The int dummy argument in operator++(int) distinguishes postfix from prefix at the type system level. The postfix version is inherently more expensive: it must copy the object before incrementing.


9. Compile-Time vs. Runtime Polymorphism — Decision Flow

flowchart TD
    start["Need to work with multiple types?"]
    known["Types fully known at compile time?"]
    inlining["Performance critical / inlining needed?"]
    hierarchy["Natural type hierarchy?"]

    start --> known
    known -->|yes| inlining
    known -->|no| hierarchy
    inlining -->|yes| templates["Use templates (compile-time polymorphism)"]
    inlining -->|no| either["Either works — choose for clarity"]
    hierarchy -->|yes| virtual["Use virtual functions (runtime polymorphism)"]
    hierarchy -->|no| templates2["Use templates or function overloading"]

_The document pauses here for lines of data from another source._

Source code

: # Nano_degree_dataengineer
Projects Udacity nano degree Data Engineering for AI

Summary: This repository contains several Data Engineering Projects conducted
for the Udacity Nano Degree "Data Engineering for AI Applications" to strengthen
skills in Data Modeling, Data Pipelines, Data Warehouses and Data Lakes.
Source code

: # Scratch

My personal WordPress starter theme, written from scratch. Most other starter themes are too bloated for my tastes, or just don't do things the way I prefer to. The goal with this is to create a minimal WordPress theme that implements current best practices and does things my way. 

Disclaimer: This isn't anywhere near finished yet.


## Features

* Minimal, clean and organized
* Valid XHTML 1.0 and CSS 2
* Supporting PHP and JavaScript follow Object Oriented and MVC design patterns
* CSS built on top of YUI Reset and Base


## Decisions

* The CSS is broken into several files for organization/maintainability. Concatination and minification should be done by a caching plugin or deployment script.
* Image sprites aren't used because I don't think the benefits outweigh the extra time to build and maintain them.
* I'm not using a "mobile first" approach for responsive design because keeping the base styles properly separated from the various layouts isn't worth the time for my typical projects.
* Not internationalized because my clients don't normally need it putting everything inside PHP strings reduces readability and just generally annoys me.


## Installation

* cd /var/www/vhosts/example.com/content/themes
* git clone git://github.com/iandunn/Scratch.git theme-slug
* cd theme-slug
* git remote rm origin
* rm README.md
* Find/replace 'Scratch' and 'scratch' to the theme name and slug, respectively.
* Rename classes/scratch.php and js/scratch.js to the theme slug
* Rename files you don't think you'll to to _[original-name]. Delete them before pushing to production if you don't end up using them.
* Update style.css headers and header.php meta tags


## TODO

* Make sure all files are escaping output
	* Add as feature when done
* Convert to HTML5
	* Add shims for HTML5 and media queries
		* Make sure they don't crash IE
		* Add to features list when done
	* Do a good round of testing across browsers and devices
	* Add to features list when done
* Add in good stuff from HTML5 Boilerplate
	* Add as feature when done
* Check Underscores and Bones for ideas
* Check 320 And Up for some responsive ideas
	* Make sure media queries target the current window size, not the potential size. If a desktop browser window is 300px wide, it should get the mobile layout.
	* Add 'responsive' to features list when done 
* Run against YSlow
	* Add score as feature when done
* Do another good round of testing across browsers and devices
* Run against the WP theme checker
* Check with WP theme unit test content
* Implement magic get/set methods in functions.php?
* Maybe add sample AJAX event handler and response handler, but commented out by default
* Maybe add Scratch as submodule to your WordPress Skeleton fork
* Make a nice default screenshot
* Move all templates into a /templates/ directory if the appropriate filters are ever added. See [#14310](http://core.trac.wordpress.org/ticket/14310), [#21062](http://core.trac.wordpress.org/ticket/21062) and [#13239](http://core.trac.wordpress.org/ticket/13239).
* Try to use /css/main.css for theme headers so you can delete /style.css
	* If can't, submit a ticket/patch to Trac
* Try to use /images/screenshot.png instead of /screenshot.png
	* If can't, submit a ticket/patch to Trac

10. Data Flow Summary — Object Lifetime

stateDiagram-v2
    [*] --> Uninitialized: memory allocated (stack frame / malloc)
    Uninitialized --> Constructed: constructor runs\nvptr set, members initialized
    Constructed --> InUse: object used, methods called
    InUse --> Copying: copy ctor or copy assignment\n(Srep refcount++ for COW types)
    Copying --> InUse: copy complete
    InUse --> Destructing: out of scope / delete called
    Destructing --> Destroyed: dtor runs\nmembers destroyed in reverse order\nbase dtor called last
    Destroyed --> [*]: memory returned to allocator

Key Invariants

Mechanism Where it lives When resolved
vptr Object instance (offset 0) Constructor execution
vtable Read-only data segment, per-class Compile/link time
type_info vtable[-1] slot Compile/link time
Template code Instantiated in each TU Compile time
Exception tables Read-only section alongside code Link time
Mangled names Symbol table Link time
Reference count Heap-allocated rep object Runtime

C++'s power comes from the combination: zero-overhead abstractions at compile time (templates, inlining, static dispatch) layered with opt-in runtime mechanisms (virtual, RTTI, exceptions) that impose cost only when explicitly invoked.